For me, the role of the critic is to teach me how I can make the next one better. I realize what my flaws are. I could learn a lot from my daughter because she’s very economical, and I tend not to be. There are obviously good critics and bad critics — who, just because the movie isn’t like anything they’ve seen, immediately call it a “muddled mess.” If you do a Google search for “muddled mess,” you’ll see that that’s the common phrase they use when they don’t want to come out and say what’s muddled about it. People are a little bit like sheep, and unable to accept or take anything to heart unless they can link it to something that was successful before. This young kid, Alden, is very talented, and right away, he’s “like Leonardo DiCaprio.” If a movie comes out and it’s really fresh and new, it’s not like anything else. What’s Punch-Drunk Love like? It’s unique. It’s a work of art.

Tetro’s father, much like the one in The Godfather, is a bigger-than-life patriarch who casts a long shadow. How aware are you of your own shadow with your filmmaking children?

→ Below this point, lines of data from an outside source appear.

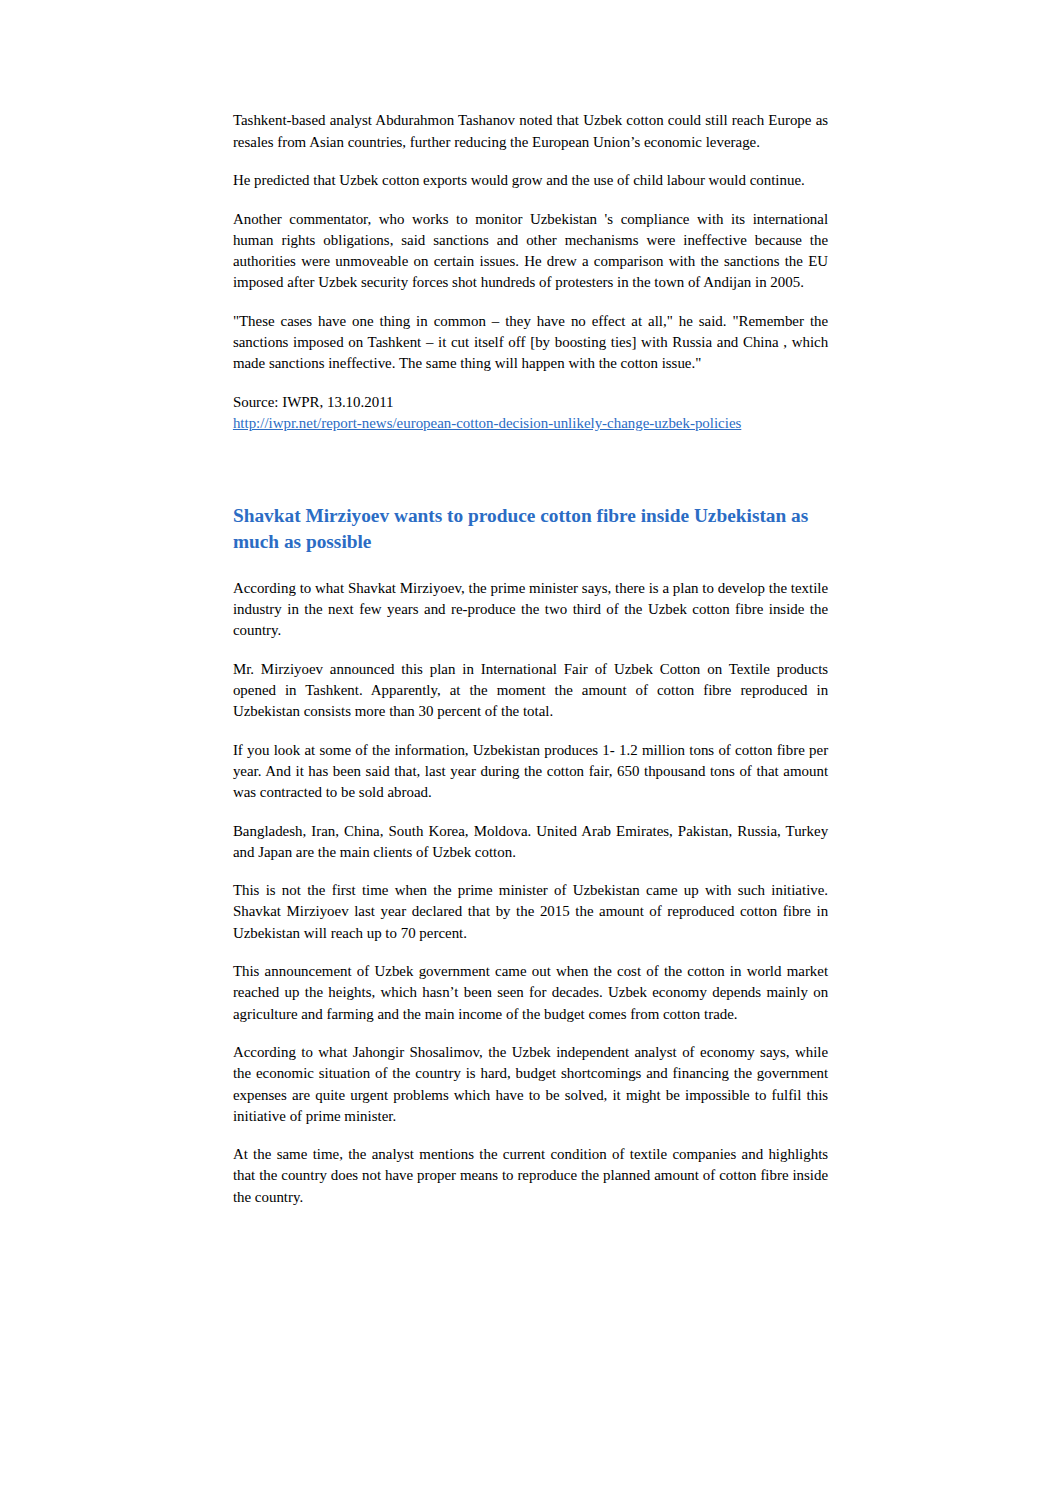Tashkent-based analyst Abdurahmon Tashanov noted that Uzbek cotton could still reach Europe as resales from Asian countries, further reducing the European Union’s economic leverage.
He predicted that Uzbek cotton exports would grow and the use of child labour would continue.
Another commentator, who works to monitor Uzbekistan 's compliance with its international human rights obligations, said sanctions and other mechanisms were ineffective because the authorities were unmoveable on certain issues. He drew a comparison with the sanctions the EU imposed after Uzbek security forces shot hundreds of protesters in the town of Andijan in 2005.
"These cases have one thing in common – they have no effect at all," he said. "Remember the sanctions imposed on Tashkent – it cut itself off [by boosting ties] with Russia and China , which made sanctions ineffective. The same thing will happen with the cotton issue."
Source: IWPR, 13.10.2011
http://iwpr.net/report-news/european-cotton-decision-unlikely-change-uzbek-policies
Shavkat Mirziyoev wants to produce cotton fibre inside Uzbekistan as much as possible
According to what Shavkat Mirziyoev, the prime minister says, there is a plan to develop the textile industry in the next few years and re-produce the two third of the Uzbek cotton fibre inside the country.
Mr. Mirziyoev announced this plan in International Fair of Uzbek Cotton on Textile products opened in Tashkent. Apparently, at the moment the amount of cotton fibre reproduced in Uzbekistan consists more than 30 percent of the total.
If you look at some of the information, Uzbekistan produces 1- 1.2 million tons of cotton fibre per year. And it has been said that, last year during the cotton fair, 650 thpousand tons of that amount was contracted to be sold abroad.
Bangladesh, Iran, China, South Korea, Moldova. United Arab Emirates, Pakistan, Russia, Turkey and Japan are the main clients of Uzbek cotton.
This is not the first time when the prime minister of Uzbekistan came up with such initiative. Shavkat Mirziyoev last year declared that by the 2015 the amount of reproduced cotton fibre in Uzbekistan will reach up to 70 percent.
This announcement of Uzbek government came out when the cost of the cotton in world market reached up the heights, which hasn’t been seen for decades. Uzbek economy depends mainly on agriculture and farming and the main income of the budget comes from cotton trade.
According to what Jahongir Shosalimov, the Uzbek independent analyst of economy says, while the economic situation of the country is hard, budget shortcomings and financing the government expenses are quite urgent problems which have to be solved, it might be impossible to fulfil this initiative of prime minister.
At the same time, the analyst mentions the current condition of textile companies and highlights that the country does not have proper means to reproduce the planned amount of cotton fibre inside the country.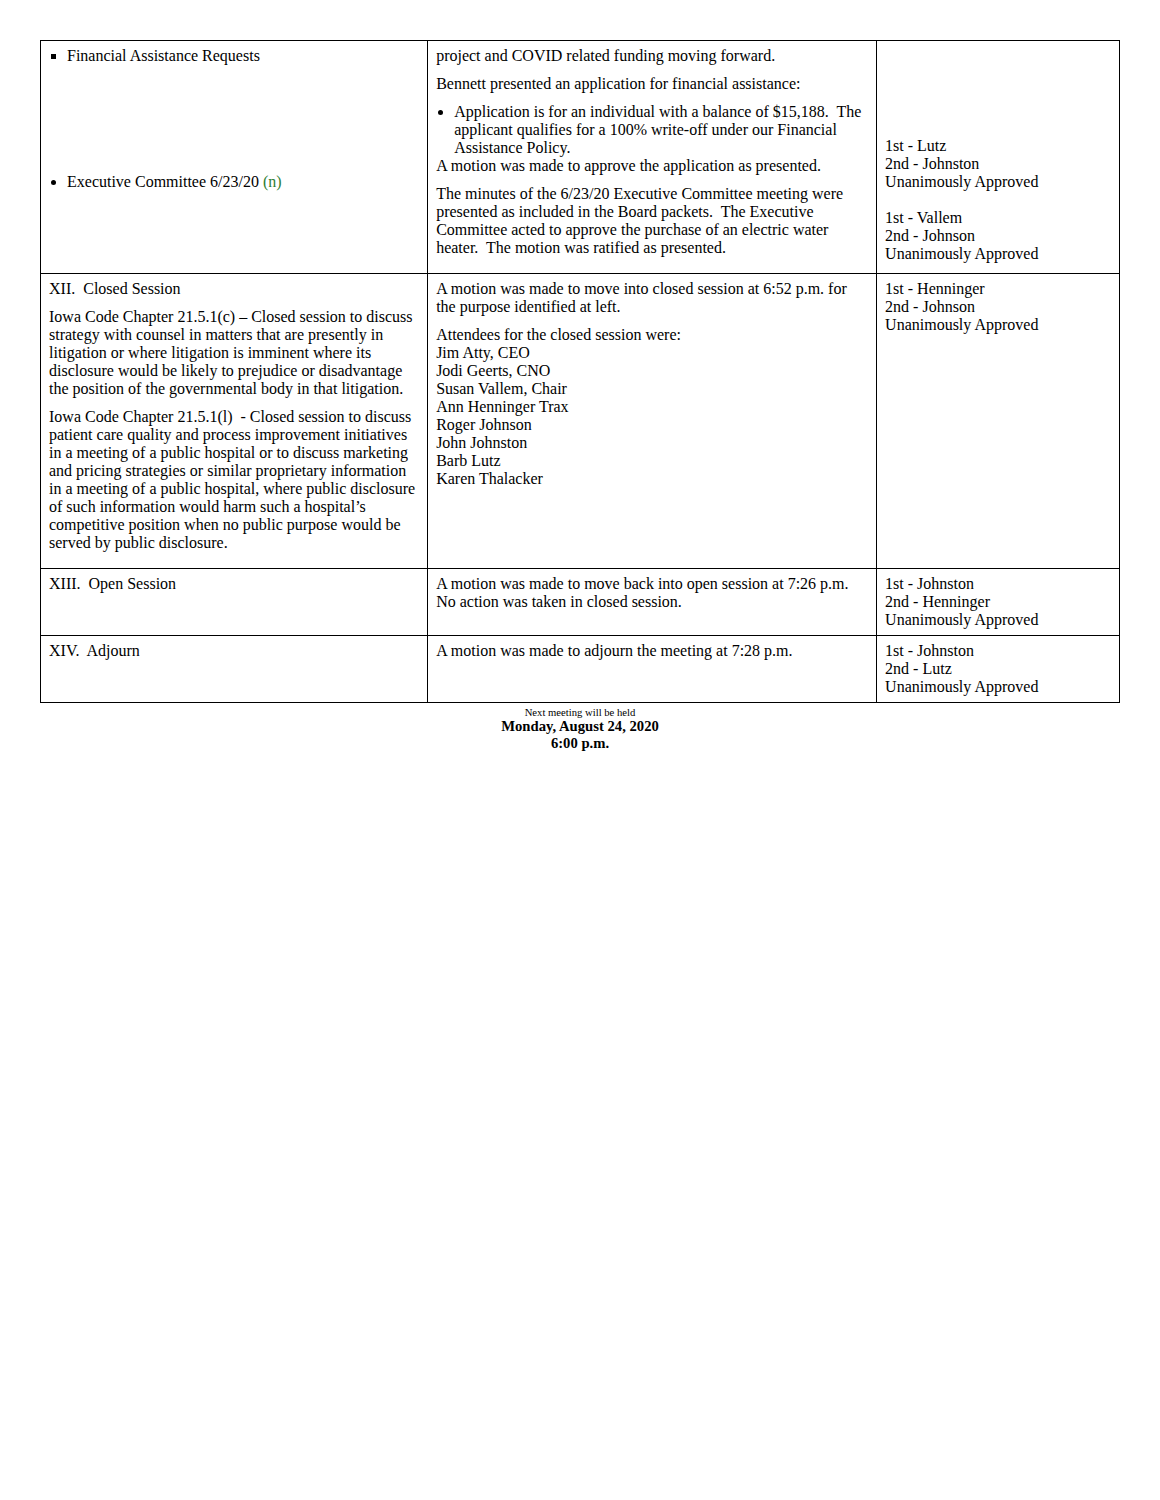| Financial Assistance Requests Executive Committee 6/23/20 (n) | project and COVID related funding moving forward. Bennett presented an application for financial assistance: Application is for an individual with a balance of $15,188. The applicant qualifies for a 100% write-off under our Financial Assistance Policy. A motion was made to approve the application as presented. The minutes of the 6/23/20 Executive Committee meeting were presented as included in the Board packets. The Executive Committee acted to approve the purchase of an electric water heater. The motion was ratified as presented. | 1st - Lutz 2nd - Johnston Unanimously Approved 1st - Vallem 2nd - Johnson Unanimously Approved |
| XII. Closed Session Iowa Code Chapter 21.5.1(c) – Closed session to discuss strategy with counsel in matters that are presently in litigation or where litigation is imminent where its disclosure would be likely to prejudice or disadvantage the position of the governmental body in that litigation. Iowa Code Chapter 21.5.1(l) - Closed session to discuss patient care quality and process improvement initiatives in a meeting of a public hospital or to discuss marketing and pricing strategies or similar proprietary information in a meeting of a public hospital, where public disclosure of such information would harm such a hospital’s competitive position when no public purpose would be served by public disclosure. | A motion was made to move into closed session at 6:52 p.m. for the purpose identified at left. Attendees for the closed session were: Jim Atty, CEO Jodi Geerts, CNO Susan Vallem, Chair Ann Henninger Trax Roger Johnson John Johnston Barb Lutz Karen Thalacker | 1st - Henninger 2nd - Johnson Unanimously Approved |
| XIII. Open Session | A motion was made to move back into open session at 7:26 p.m. No action was taken in closed session. | 1st - Johnston 2nd - Henninger Unanimously Approved |
| XIV. Adjourn | A motion was made to adjourn the meeting at 7:28 p.m. | 1st - Johnston 2nd - Lutz Unanimously Approved |
Next meeting will be held
Monday, August 24, 2020
6:00 p.m.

I always had a policy when I was lucky enough to have kids that, if I was going away for two weeks, I’d take them out of school. They were with me all through my career. Obviously, in the Philippines [for Apocalypse Now], there’s nothing else to do but play on the set, so they all learned about movies the same way as if we had been a circus family. I’m sure I can’t know the difficulties of having me for a father from the point of view of a young person who wants to do similar work. I never said, “You don’t want to do that — you gotta do this.” I was happy when my kids expressed a love of movies. When my two little boys were 12 or so, they were the co-producers of Rumble Fish. I always elevated them, but if you talk to my son, he might say, “Oh, the guy’s a nightmare.” I don’t think so, but I don’t think I can know. I immediately saw Sofia’s talent at a very young age. I made her first couple of films possible, and protected her. My son, Roman, when he did the second unit on Dracula, he made all those beautiful in-camera optical effects. I gave him that responsibility.

More difficult is my wife, because she has many ambitions and talents, but who’s going to be my wife? Who’s going to fix the house up and make it nice? It’s more difficult with a wife because there becomes a job vacancy if your wife is going to go off and become an artist. Who’s going to be the wife? We both need one. I’ll do the cooking, but who’s going to worry about the household and stuff? That’s been a very big, frustrating aspect. I’ve been married 46 years, and it’s never been resolved.